A few months ago, I was sitting with an undergraduate art student and the conversation inevitably turned to activism. The young artist says to me, “I don’t like the activist scene. They are all self-righteous, they tend to be hippies and they don’t have any fun.”

What caught my attention was the description of activism as a “scene.” I countered, “but what if it isn’t a scene? What if anyone in any scene could take part?”

He then insightfully countered back, “You’re kidding yourself. Everything is a scene, activists being one of the more obvious.” I initially dismissed the idea as a defensive reaction by yet another naïve hipster but his point remained with me. He was right.
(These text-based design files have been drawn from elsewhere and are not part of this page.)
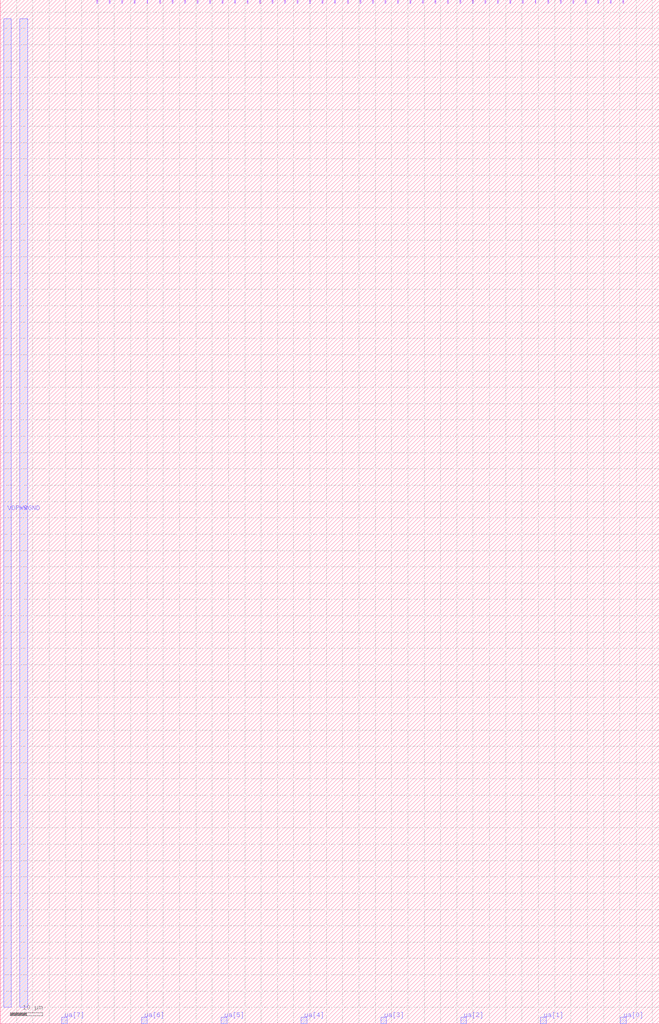
<source format=lef>
VERSION 5.7 ;
  NOWIREEXTENSIONATPIN ON ;
  DIVIDERCHAR "/" ;
  BUSBITCHARS "[]" ;
MACRO tt_um_Hecmac
  CLASS BLOCK ;
  FOREIGN tt_um_Hecmac ;
  ORIGIN 0.000 0.000 ;
  SIZE 202.080 BY 313.740 ;
  PIN clk
    DIRECTION INPUT ;
    USE SIGNAL ;
    PORT
      LAYER Metal4 ;
        RECT 187.050 312.740 187.350 313.740 ;
    END
  END clk
  PIN ena
    DIRECTION INPUT ;
    USE SIGNAL ;
    PORT
      LAYER Metal4 ;
        RECT 190.890 312.740 191.190 313.740 ;
    END
  END ena
  PIN rst_n
    DIRECTION INPUT ;
    USE SIGNAL ;
    PORT
      LAYER Metal4 ;
        RECT 183.210 312.740 183.510 313.740 ;
    END
  END rst_n
  PIN ua[0]
    DIRECTION INOUT ;
    USE SIGNAL ;
    PORT
      LAYER TopMetal1 ;
        RECT 190.165 0.000 191.915 2.000 ;
    END
  END ua[0]
  PIN ua[1]
    DIRECTION INOUT ;
    USE SIGNAL ;
    PORT
      LAYER TopMetal1 ;
        RECT 165.685 0.000 167.435 2.000 ;
    END
  END ua[1]
  PIN ua[2]
    DIRECTION INOUT ;
    USE SIGNAL ;
    PORT
      LAYER TopMetal1 ;
        RECT 141.205 0.000 142.955 2.000 ;
    END
  END ua[2]
  PIN ua[3]
    DIRECTION INOUT ;
    USE SIGNAL ;
    PORT
      LAYER TopMetal1 ;
        RECT 116.725 0.000 118.475 2.000 ;
    END
  END ua[3]
  PIN ua[4]
    DIRECTION INOUT ;
    USE SIGNAL ;
    PORT
      LAYER TopMetal1 ;
        RECT 92.245 0.000 93.995 2.000 ;
    END
  END ua[4]
  PIN ua[5]
    DIRECTION INOUT ;
    USE SIGNAL ;
    PORT
      LAYER TopMetal1 ;
        RECT 67.765 0.000 69.515 2.000 ;
    END
  END ua[5]
  PIN ua[6]
    DIRECTION INOUT ;
    USE SIGNAL ;
    PORT
      LAYER TopMetal1 ;
        RECT 43.285 0.000 45.035 2.000 ;
    END
  END ua[6]
  PIN ua[7]
    DIRECTION INOUT ;
    USE SIGNAL ;
    PORT
      LAYER TopMetal1 ;
        RECT 18.805 0.000 20.555 2.000 ;
    END
  END ua[7]
  PIN ui_in[0]
    DIRECTION INPUT ;
    USE SIGNAL ;
    PORT
      LAYER Metal4 ;
        RECT 179.370 312.740 179.670 313.740 ;
    END
  END ui_in[0]
  PIN ui_in[1]
    DIRECTION INPUT ;
    USE SIGNAL ;
    PORT
      LAYER Metal4 ;
        RECT 175.530 312.740 175.830 313.740 ;
    END
  END ui_in[1]
  PIN ui_in[2]
    DIRECTION INPUT ;
    USE SIGNAL ;
    PORT
      LAYER Metal4 ;
        RECT 171.690 312.740 171.990 313.740 ;
    END
  END ui_in[2]
  PIN ui_in[3]
    DIRECTION INPUT ;
    USE SIGNAL ;
    PORT
      LAYER Metal4 ;
        RECT 167.850 312.740 168.150 313.740 ;
    END
  END ui_in[3]
  PIN ui_in[4]
    DIRECTION INPUT ;
    USE SIGNAL ;
    PORT
      LAYER Metal4 ;
        RECT 164.010 312.740 164.310 313.740 ;
    END
  END ui_in[4]
  PIN ui_in[5]
    DIRECTION INPUT ;
    USE SIGNAL ;
    PORT
      LAYER Metal4 ;
        RECT 160.170 312.740 160.470 313.740 ;
    END
  END ui_in[5]
  PIN ui_in[6]
    DIRECTION INPUT ;
    USE SIGNAL ;
    PORT
      LAYER Metal4 ;
        RECT 156.330 312.740 156.630 313.740 ;
    END
  END ui_in[6]
  PIN ui_in[7]
    DIRECTION INPUT ;
    USE SIGNAL ;
    PORT
      LAYER Metal4 ;
        RECT 152.490 312.740 152.790 313.740 ;
    END
  END ui_in[7]
  PIN uio_in[0]
    DIRECTION INPUT ;
    USE SIGNAL ;
    PORT
      LAYER Metal4 ;
        RECT 148.650 312.740 148.950 313.740 ;
    END
  END uio_in[0]
  PIN uio_in[1]
    DIRECTION INPUT ;
    USE SIGNAL ;
    PORT
      LAYER Metal4 ;
        RECT 144.810 312.740 145.110 313.740 ;
    END
  END uio_in[1]
  PIN uio_in[2]
    DIRECTION INPUT ;
    USE SIGNAL ;
    PORT
      LAYER Metal4 ;
        RECT 140.970 312.740 141.270 313.740 ;
    END
  END uio_in[2]
  PIN uio_in[3]
    DIRECTION INPUT ;
    USE SIGNAL ;
    PORT
      LAYER Metal4 ;
        RECT 137.130 312.740 137.430 313.740 ;
    END
  END uio_in[3]
  PIN uio_in[4]
    DIRECTION INPUT ;
    USE SIGNAL ;
    PORT
      LAYER Metal4 ;
        RECT 133.290 312.740 133.590 313.740 ;
    END
  END uio_in[4]
  PIN uio_in[5]
    DIRECTION INPUT ;
    USE SIGNAL ;
    PORT
      LAYER Metal4 ;
        RECT 129.450 312.740 129.750 313.740 ;
    END
  END uio_in[5]
  PIN uio_in[6]
    DIRECTION INPUT ;
    USE SIGNAL ;
    PORT
      LAYER Metal4 ;
        RECT 125.610 312.740 125.910 313.740 ;
    END
  END uio_in[6]
  PIN uio_in[7]
    DIRECTION INPUT ;
    USE SIGNAL ;
    PORT
      LAYER Metal4 ;
        RECT 121.770 312.740 122.070 313.740 ;
    END
  END uio_in[7]
  PIN uio_oe[0]
    DIRECTION OUTPUT ;
    USE SIGNAL ;
    PORT
      LAYER Metal4 ;
        RECT 56.490 312.740 56.790 313.740 ;
    END
  END uio_oe[0]
  PIN uio_oe[1]
    DIRECTION OUTPUT ;
    USE SIGNAL ;
    PORT
      LAYER Metal4 ;
        RECT 52.650 312.740 52.950 313.740 ;
    END
  END uio_oe[1]
  PIN uio_oe[2]
    DIRECTION OUTPUT ;
    USE SIGNAL ;
    PORT
      LAYER Metal4 ;
        RECT 48.810 312.740 49.110 313.740 ;
    END
  END uio_oe[2]
  PIN uio_oe[3]
    DIRECTION OUTPUT ;
    USE SIGNAL ;
    PORT
      LAYER Metal4 ;
        RECT 44.970 312.740 45.270 313.740 ;
    END
  END uio_oe[3]
  PIN uio_oe[4]
    DIRECTION OUTPUT ;
    USE SIGNAL ;
    PORT
      LAYER Metal4 ;
        RECT 41.130 312.740 41.430 313.740 ;
    END
  END uio_oe[4]
  PIN uio_oe[5]
    DIRECTION OUTPUT ;
    USE SIGNAL ;
    PORT
      LAYER Metal4 ;
        RECT 37.290 312.740 37.590 313.740 ;
    END
  END uio_oe[5]
  PIN uio_oe[6]
    DIRECTION OUTPUT ;
    USE SIGNAL ;
    PORT
      LAYER Metal4 ;
        RECT 33.450 312.740 33.750 313.740 ;
    END
  END uio_oe[6]
  PIN uio_oe[7]
    DIRECTION OUTPUT ;
    USE SIGNAL ;
    PORT
      LAYER Metal4 ;
        RECT 29.610 312.740 29.910 313.740 ;
    END
  END uio_oe[7]
  PIN uio_out[0]
    DIRECTION OUTPUT ;
    USE SIGNAL ;
    PORT
      LAYER Metal4 ;
        RECT 87.210 312.740 87.510 313.740 ;
    END
  END uio_out[0]
  PIN uio_out[1]
    DIRECTION OUTPUT ;
    USE SIGNAL ;
    PORT
      LAYER Metal4 ;
        RECT 83.370 312.740 83.670 313.740 ;
    END
  END uio_out[1]
  PIN uio_out[2]
    DIRECTION OUTPUT ;
    USE SIGNAL ;
    PORT
      LAYER Metal4 ;
        RECT 79.530 312.740 79.830 313.740 ;
    END
  END uio_out[2]
  PIN uio_out[3]
    DIRECTION OUTPUT ;
    USE SIGNAL ;
    PORT
      LAYER Metal4 ;
        RECT 75.690 312.740 75.990 313.740 ;
    END
  END uio_out[3]
  PIN uio_out[4]
    DIRECTION OUTPUT ;
    USE SIGNAL ;
    PORT
      LAYER Metal4 ;
        RECT 71.850 312.740 72.150 313.740 ;
    END
  END uio_out[4]
  PIN uio_out[5]
    DIRECTION OUTPUT ;
    USE SIGNAL ;
    PORT
      LAYER Metal4 ;
        RECT 68.010 312.740 68.310 313.740 ;
    END
  END uio_out[5]
  PIN uio_out[6]
    DIRECTION OUTPUT ;
    USE SIGNAL ;
    PORT
      LAYER Metal4 ;
        RECT 64.170 312.740 64.470 313.740 ;
    END
  END uio_out[6]
  PIN uio_out[7]
    DIRECTION OUTPUT ;
    USE SIGNAL ;
    PORT
      LAYER Metal4 ;
        RECT 60.330 312.740 60.630 313.740 ;
    END
  END uio_out[7]
  PIN uo_out[0]
    DIRECTION OUTPUT ;
    USE SIGNAL ;
    PORT
      LAYER Metal4 ;
        RECT 117.930 312.740 118.230 313.740 ;
    END
  END uo_out[0]
  PIN uo_out[1]
    DIRECTION OUTPUT ;
    USE SIGNAL ;
    PORT
      LAYER Metal4 ;
        RECT 114.090 312.740 114.390 313.740 ;
    END
  END uo_out[1]
  PIN uo_out[2]
    DIRECTION OUTPUT ;
    USE SIGNAL ;
    PORT
      LAYER Metal4 ;
        RECT 110.250 312.740 110.550 313.740 ;
    END
  END uo_out[2]
  PIN uo_out[3]
    DIRECTION OUTPUT ;
    USE SIGNAL ;
    PORT
      LAYER Metal4 ;
        RECT 106.410 312.740 106.710 313.740 ;
    END
  END uo_out[3]
  PIN uo_out[4]
    DIRECTION OUTPUT ;
    USE SIGNAL ;
    PORT
      LAYER Metal4 ;
        RECT 102.570 312.740 102.870 313.740 ;
    END
  END uo_out[4]
  PIN uo_out[5]
    DIRECTION OUTPUT ;
    USE SIGNAL ;
    PORT
      LAYER Metal4 ;
        RECT 98.730 312.740 99.030 313.740 ;
    END
  END uo_out[5]
  PIN uo_out[6]
    DIRECTION OUTPUT ;
    USE SIGNAL ;
    PORT
      LAYER Metal4 ;
        RECT 94.890 312.740 95.190 313.740 ;
    END
  END uo_out[6]
  PIN uo_out[7]
    DIRECTION OUTPUT ;
    USE SIGNAL ;
    PORT
      LAYER Metal4 ;
        RECT 91.050 312.740 91.350 313.740 ;
    END
  END uo_out[7]
  PIN VDPWR
    DIRECTION INOUT ;
    USE POWER ;
    PORT
      LAYER TopMetal1 ;
        RECT 1.000 5.000 3.400 308.000 ;
    END
  END VDPWR
  PIN VGND
    DIRECTION INOUT ;
    USE GROUND ;
    PORT
      LAYER TopMetal1 ;
        RECT 6.000 5.000 8.400 308.000 ;
    END
  END VGND
END tt_um_Hecmac
END LIBRARY


</source>
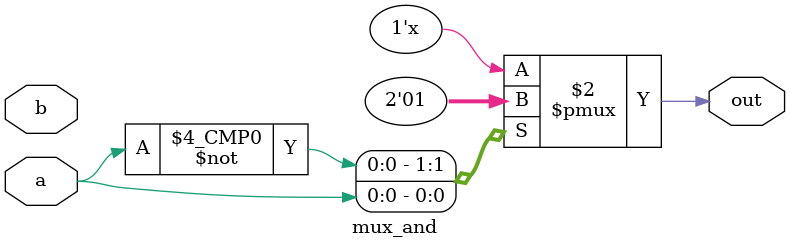
<source format=v>
module mux_and(a,b,out);

    input a,b;
	output reg out;
	
	always @(*)
	begin
	
	   case(a)
	   1'b0: out = 1'b0;
	   1'b1: out = 1'b1;
	   endcase
	   
	end

endmodule	

</source>
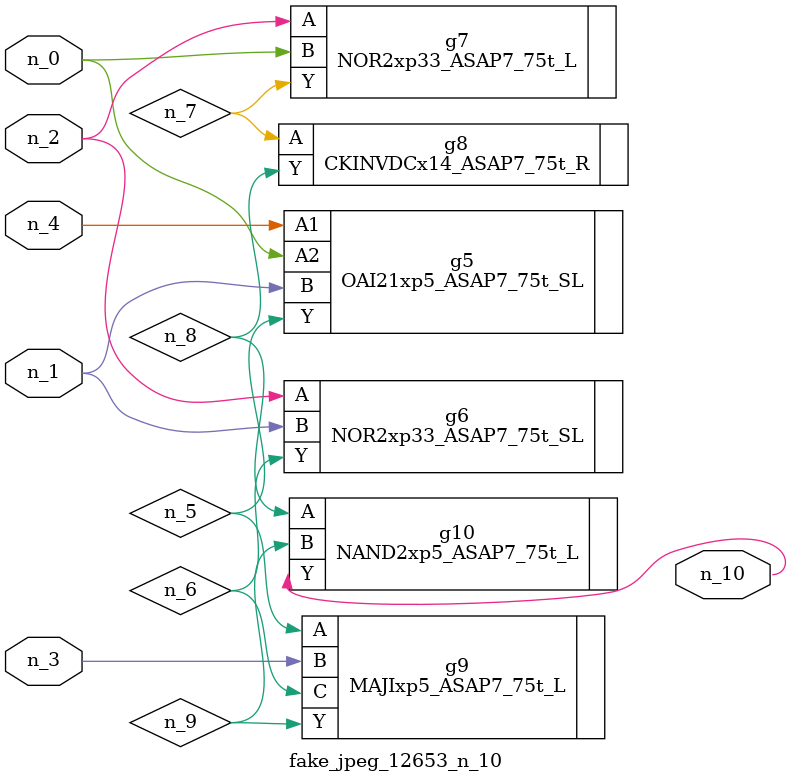
<source format=v>
module fake_jpeg_12653_n_10 (n_3, n_2, n_1, n_0, n_4, n_10);

input n_3;
input n_2;
input n_1;
input n_0;
input n_4;

output n_10;

wire n_8;
wire n_9;
wire n_6;
wire n_5;
wire n_7;

OAI21xp5_ASAP7_75t_SL g5 ( 
.A1(n_4),
.A2(n_0),
.B(n_1),
.Y(n_5)
);

NOR2xp33_ASAP7_75t_SL g6 ( 
.A(n_2),
.B(n_1),
.Y(n_6)
);

NOR2xp33_ASAP7_75t_L g7 ( 
.A(n_2),
.B(n_0),
.Y(n_7)
);

CKINVDCx14_ASAP7_75t_R g8 ( 
.A(n_7),
.Y(n_8)
);

NAND2xp5_ASAP7_75t_L g10 ( 
.A(n_8),
.B(n_9),
.Y(n_10)
);

MAJIxp5_ASAP7_75t_L g9 ( 
.A(n_5),
.B(n_3),
.C(n_6),
.Y(n_9)
);


endmodule
</source>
Activism is a scene and in fact, viewing the world as a series of cultural “scenes” has become normative. Instead of an ideological position, activism is yet another system of sign-play that allows one to differentiate themselves from others. If this kid sensed that most activists got into the game because they could carve their identity out of the rough-hewn block of self-righteousness, he was right. What he sensed, and what is absolutely accurate, is that what makes activism completely unpalatable for others is that activists are completely unaware of how transparent their disdain for the people they are trying to save is.

If activism, like all scenes, is built on the premise of defining who you are not versus who you are, then the contradiction reaches its most painfully obvious form in a scene dedicated to helping those in other “scenes.”

Activism, as a scene, must overcome its own cultural contradiction.